───── Task material
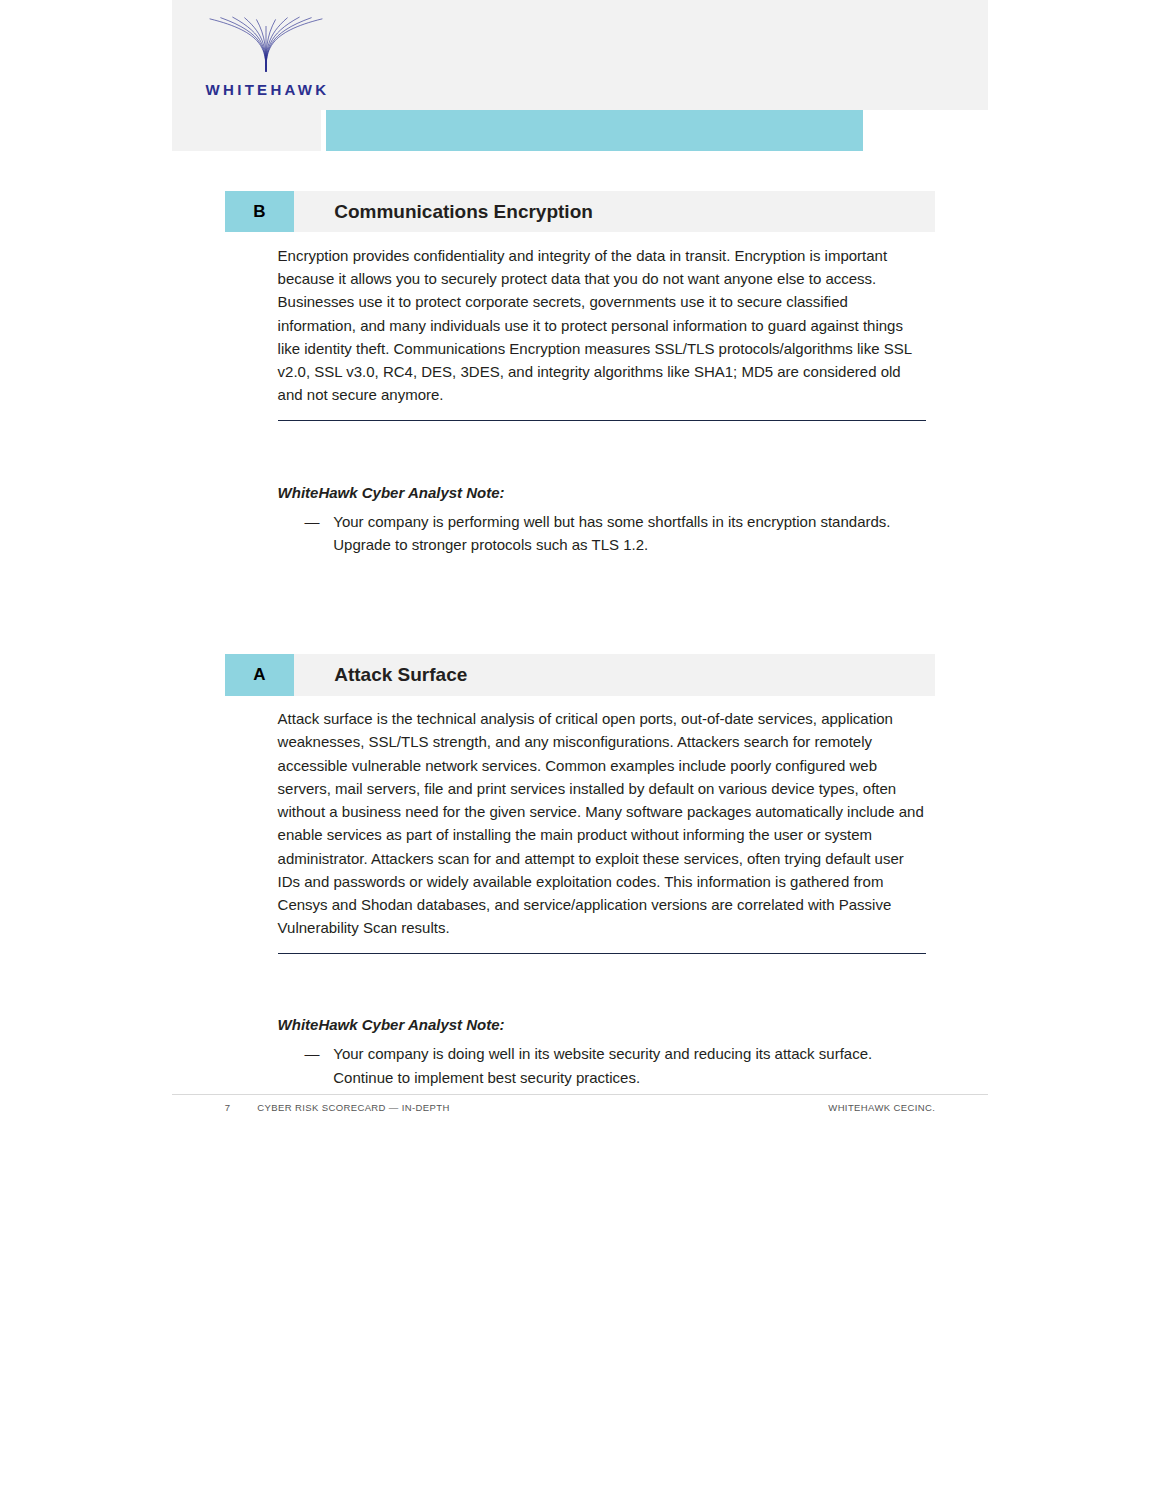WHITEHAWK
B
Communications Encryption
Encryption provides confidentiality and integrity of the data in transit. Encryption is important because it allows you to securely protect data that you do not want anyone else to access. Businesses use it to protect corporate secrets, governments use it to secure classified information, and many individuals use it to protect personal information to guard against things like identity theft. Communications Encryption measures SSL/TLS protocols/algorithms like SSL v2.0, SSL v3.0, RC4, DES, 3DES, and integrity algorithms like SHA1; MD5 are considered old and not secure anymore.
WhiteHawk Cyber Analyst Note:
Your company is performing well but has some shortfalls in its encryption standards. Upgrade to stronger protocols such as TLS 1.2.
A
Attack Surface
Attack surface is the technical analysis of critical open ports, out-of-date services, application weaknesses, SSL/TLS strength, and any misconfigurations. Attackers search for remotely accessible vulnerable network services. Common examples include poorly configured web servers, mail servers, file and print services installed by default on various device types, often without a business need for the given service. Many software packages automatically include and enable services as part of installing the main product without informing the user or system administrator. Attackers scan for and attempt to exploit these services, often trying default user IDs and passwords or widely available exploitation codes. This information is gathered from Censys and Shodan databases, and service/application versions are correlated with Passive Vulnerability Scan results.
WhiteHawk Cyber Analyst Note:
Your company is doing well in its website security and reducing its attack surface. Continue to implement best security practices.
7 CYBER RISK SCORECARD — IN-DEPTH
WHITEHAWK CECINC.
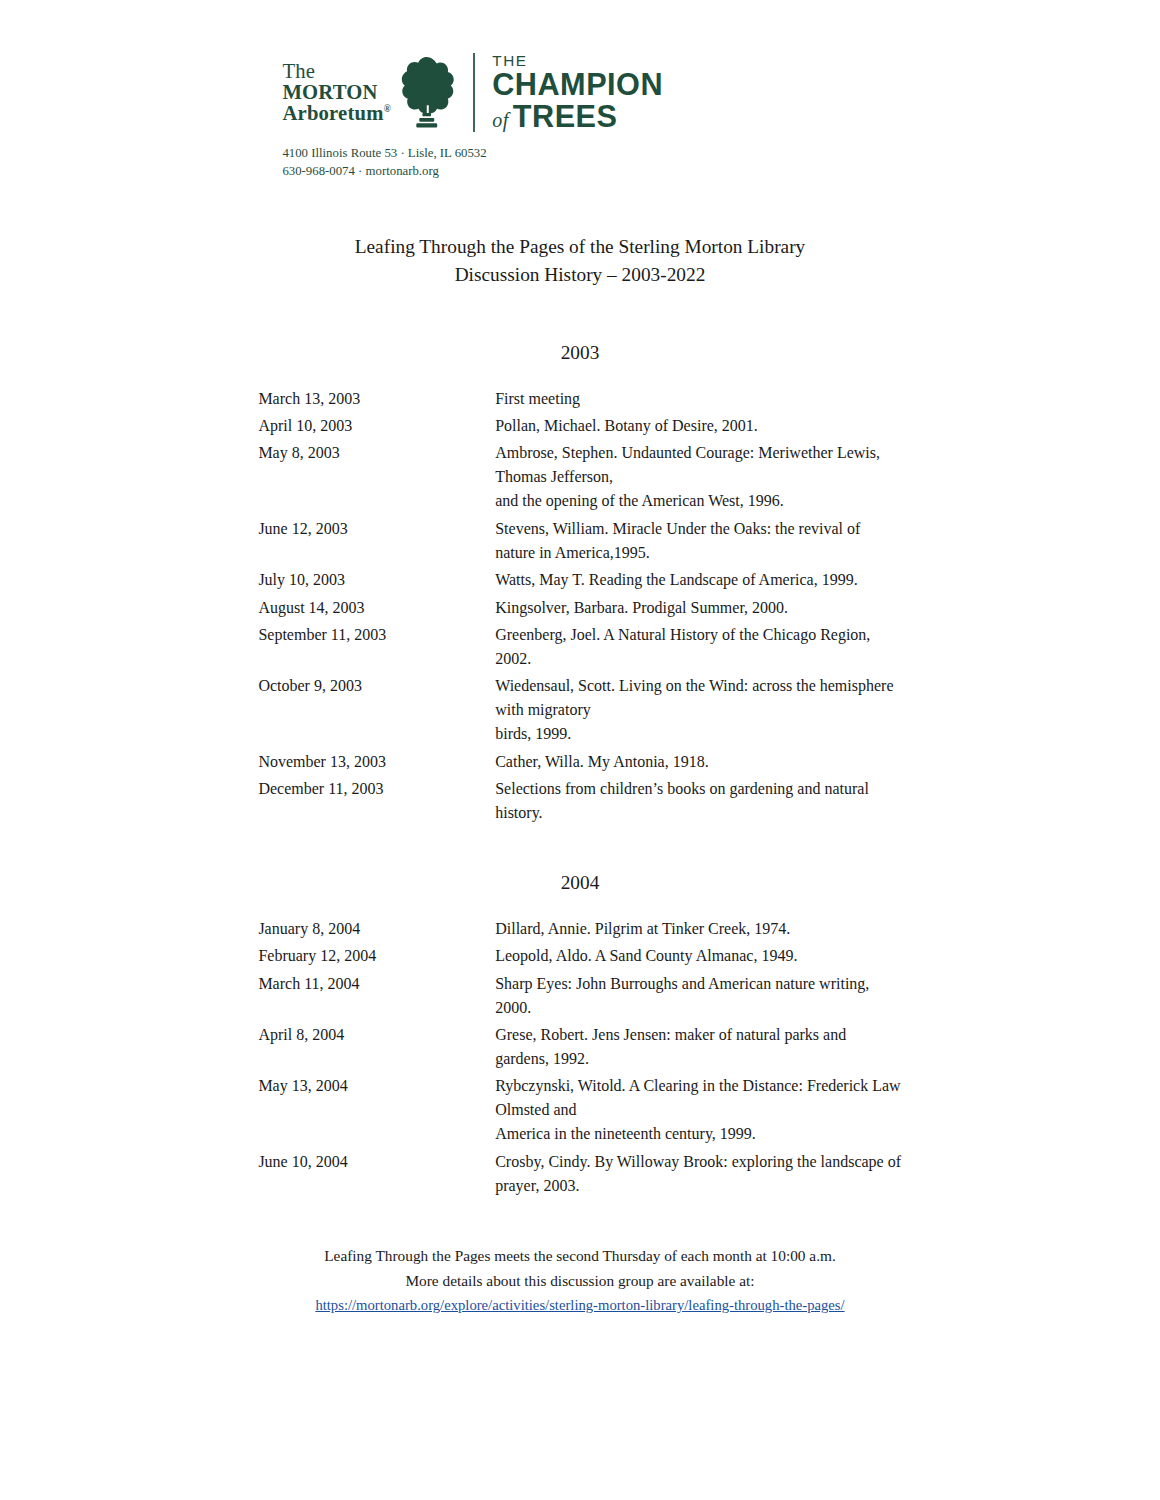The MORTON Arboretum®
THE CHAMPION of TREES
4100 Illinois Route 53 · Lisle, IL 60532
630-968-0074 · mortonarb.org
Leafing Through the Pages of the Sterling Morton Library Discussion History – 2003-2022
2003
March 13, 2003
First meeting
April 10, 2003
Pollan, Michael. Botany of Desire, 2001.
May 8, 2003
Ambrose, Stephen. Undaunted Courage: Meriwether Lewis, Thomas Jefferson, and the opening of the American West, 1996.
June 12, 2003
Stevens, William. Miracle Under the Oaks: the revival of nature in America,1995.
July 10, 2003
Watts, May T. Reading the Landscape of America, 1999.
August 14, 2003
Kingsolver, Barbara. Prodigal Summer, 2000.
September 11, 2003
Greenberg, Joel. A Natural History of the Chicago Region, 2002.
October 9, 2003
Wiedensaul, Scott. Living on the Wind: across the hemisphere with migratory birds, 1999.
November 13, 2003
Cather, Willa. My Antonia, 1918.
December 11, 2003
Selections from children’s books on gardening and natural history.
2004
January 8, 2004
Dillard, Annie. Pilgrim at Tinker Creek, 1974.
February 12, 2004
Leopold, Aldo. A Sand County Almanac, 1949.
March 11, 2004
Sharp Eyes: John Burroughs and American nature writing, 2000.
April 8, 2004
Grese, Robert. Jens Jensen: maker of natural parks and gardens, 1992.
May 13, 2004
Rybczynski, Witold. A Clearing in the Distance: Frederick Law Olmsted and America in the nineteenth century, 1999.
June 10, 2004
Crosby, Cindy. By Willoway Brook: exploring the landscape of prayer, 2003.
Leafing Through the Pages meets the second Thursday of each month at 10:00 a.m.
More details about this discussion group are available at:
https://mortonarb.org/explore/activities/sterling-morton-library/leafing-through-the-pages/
──────────
[Problem to work on] Write the material above out again exactly. Omit every image.

[Output for this exercise]
WHITEHAWK
B
Communications Encryption
Encryption provides confidentiality and integrity of the data in transit. Encryption is important because it allows you to securely protect data that you do not want anyone else to access. Businesses use it to protect corporate secrets, governments use it to secure classified information, and many individuals use it to protect personal information to guard against things like identity theft. Communications Encryption measures SSL/TLS protocols/algorithms like SSL v2.0, SSL v3.0, RC4, DES, 3DES, and integrity algorithms like SHA1; MD5 are considered old and not secure anymore.
WhiteHawk Cyber Analyst Note:
Your company is performing well but has some shortfalls in its encryption standards. Upgrade to stronger protocols such as TLS 1.2.
A
Attack Surface
Attack surface is the technical analysis of critical open ports, out-of-date services, application weaknesses, SSL/TLS strength, and any misconfigurations. Attackers search for remotely accessible vulnerable network services. Common examples include poorly configured web servers, mail servers, file and print services installed by default on various device types, often without a business need for the given service. Many software packages automatically include and enable services as part of installing the main product without informing the user or system administrator. Attackers scan for and attempt to exploit these services, often trying default user IDs and passwords or widely available exploitation codes. This information is gathered from Censys and Shodan databases, and service/application versions are correlated with Passive Vulnerability Scan results.
WhiteHawk Cyber Analyst Note:
Your company is doing well in its website security and reducing its attack surface. Continue to implement best security practices.
7 CYBER RISK SCORECARD — IN-DEPTH
WHITEHAWK CECINC.
The MORTON Arboretum®
THE CHAMPION of TREES
4100 Illinois Route 53 · Lisle, IL 60532
630-968-0074 · mortonarb.org
Leafing Through the Pages of the Sterling Morton Library Discussion History – 2003-2022
2003
March 13, 2003
First meeting
April 10, 2003
Pollan, Michael. Botany of Desire, 2001.
May 8, 2003
Ambrose, Stephen. Undaunted Courage: Meriwether Lewis, Thomas Jefferson, and the opening of the American West, 1996.
June 12, 2003
Stevens, William. Miracle Under the Oaks: the revival of nature in America,1995.
July 10, 2003
Watts, May T. Reading the Landscape of America, 1999.
August 14, 2003
Kingsolver, Barbara. Prodigal Summer, 2000.
September 11, 2003
Greenberg, Joel. A Natural History of the Chicago Region, 2002.
October 9, 2003
Wiedensaul, Scott. Living on the Wind: across the hemisphere with migratory birds, 1999.
November 13, 2003
Cather, Willa. My Antonia, 1918.
December 11, 2003
Selections from children’s books on gardening and natural history.
2004
January 8, 2004
Dillard, Annie. Pilgrim at Tinker Creek, 1974.
February 12, 2004
Leopold, Aldo. A Sand County Almanac, 1949.
March 11, 2004
Sharp Eyes: John Burroughs and American nature writing, 2000.
April 8, 2004
Grese, Robert. Jens Jensen: maker of natural parks and gardens, 1992.
May 13, 2004
Rybczynski, Witold. A Clearing in the Distance: Frederick Law Olmsted and America in the nineteenth century, 1999.
June 10, 2004
Crosby, Cindy. By Willoway Brook: exploring the landscape of prayer, 2003.
Leafing Through the Pages meets the second Thursday of each month at 10:00 a.m.
More details about this discussion group are available at:
https://mortonarb.org/explore/activities/sterling-morton-library/leafing-through-the-pages/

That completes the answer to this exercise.